Side-by-side comparison of baseline AirPlay vs broken camera playback
Left: Baseline (AirPlay speaker). Right: Camera with broken pacing (v1). The camera version is compressed into a brief burst with no harmonic structure.
Three-way comparison showing baseline, broken, and fixed playback
Three-way comparison. Left: Baseline (AirPlay). Center: v1 with no pacing (all frames instant). Right: v2 with fixed 128ms pacing. The v2 spectrogram closely matches the baseline’s harmonic structure.

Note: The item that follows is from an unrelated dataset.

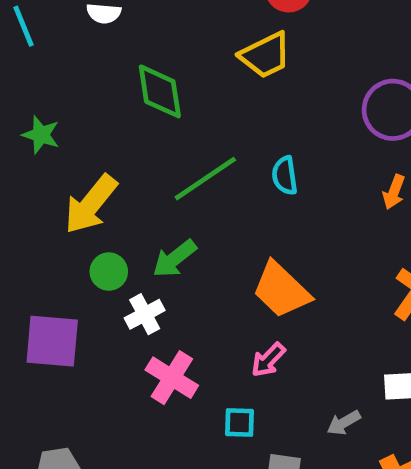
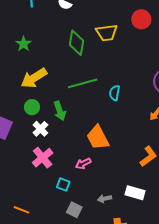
yellow trapezoid: (265, 55) -> (107, 33), moved
green arrow: (175, 259) -> (60, 111), turned -90
white cross: (145, 314) -> (40, 129), turned -35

The v2 fix (right panel) closely matches the baseline (left panel). The harmonic content is clearly visible and properly spread across the full duration of the clip.

The Integration Changes

I contributed these fixes back to the Dahua integration:

  1. Fixed RTSP backchannel frame pacing: Use the mathematically correct 128ms interval (1024 samples / 8000 Hz) instead of trying to derive it from ffmpeg’s duration output.
  2. Audio encoding detection: At startup, the integration checks if AudioEnable is set on the camera’s encode config and logs a warning if not.
  3. enable_audio service: A new Home Assistant service on media player entities that enables audio encoding on the camera without needing to use curl or the camera’s web UI.
  4. Lorex compatibility: Lorex cameras (Dahua OEM) don’t support the audio.cgi HTTP endpoint. The integration detects this and falls back to RTSP backchannel automatically.

The Automation

With working speaker audio, the automation is straightforward. Each camera that can detect packages triggers the sound on its own speaker, throttled to once per hour per camera:

automation:
  - alias: Package Arrived play sound
    triggers:
      - entity_id: sensor.front_entry_package_count
        above: 0
        trigger: numeric_state
        id: front_entry
      - entity_id: sensor.garage_l_package_count
        above: 0
        trigger: numeric_state
        id: garage_left
      # ... more cameras
    actions:
      - condition: template
        value_template: >-
          {{ now().timestamp() - last_played > 3600 }}
      - action: media_player.play_media
        target:
          entity_id: "{{ speaker }}"
        data:
          media_content_id: media-source://media_source/local/Hallelujah-sound-effect.mp3
          media_content_type: music

Lessons Learned

  • Spectrograms are invaluable for audio debugging. They immediately show whether the problem is pacing, encoding, distortion, or something else entirely.
  • Record from a second camera to capture what the speaker actually outputs, rather than relying on subjective listening.
  • Fixed-interval pacing is more robust than duration-based calculation for streaming protocols. The math is simple: samples_per_frame / sample_rate = interval.
  • Check audio encoding first. On Dahua/Lorex cameras, the speaker won’t work unless AudioEnable=true in the encode config. This setting persists across reboots.
  • Lorex quirks: Lorex cameras are Dahua OEM but have different firmware. They don’t support audio.cgi but do support RTSP ONVIF backchannel. Some have flaky HTTP servers after soft reboots.

The complete code changes are in the Dahua integration fork, and the manual testing scripts (spectrogram generation, recording, analysis) are in the manual_tests/ directory.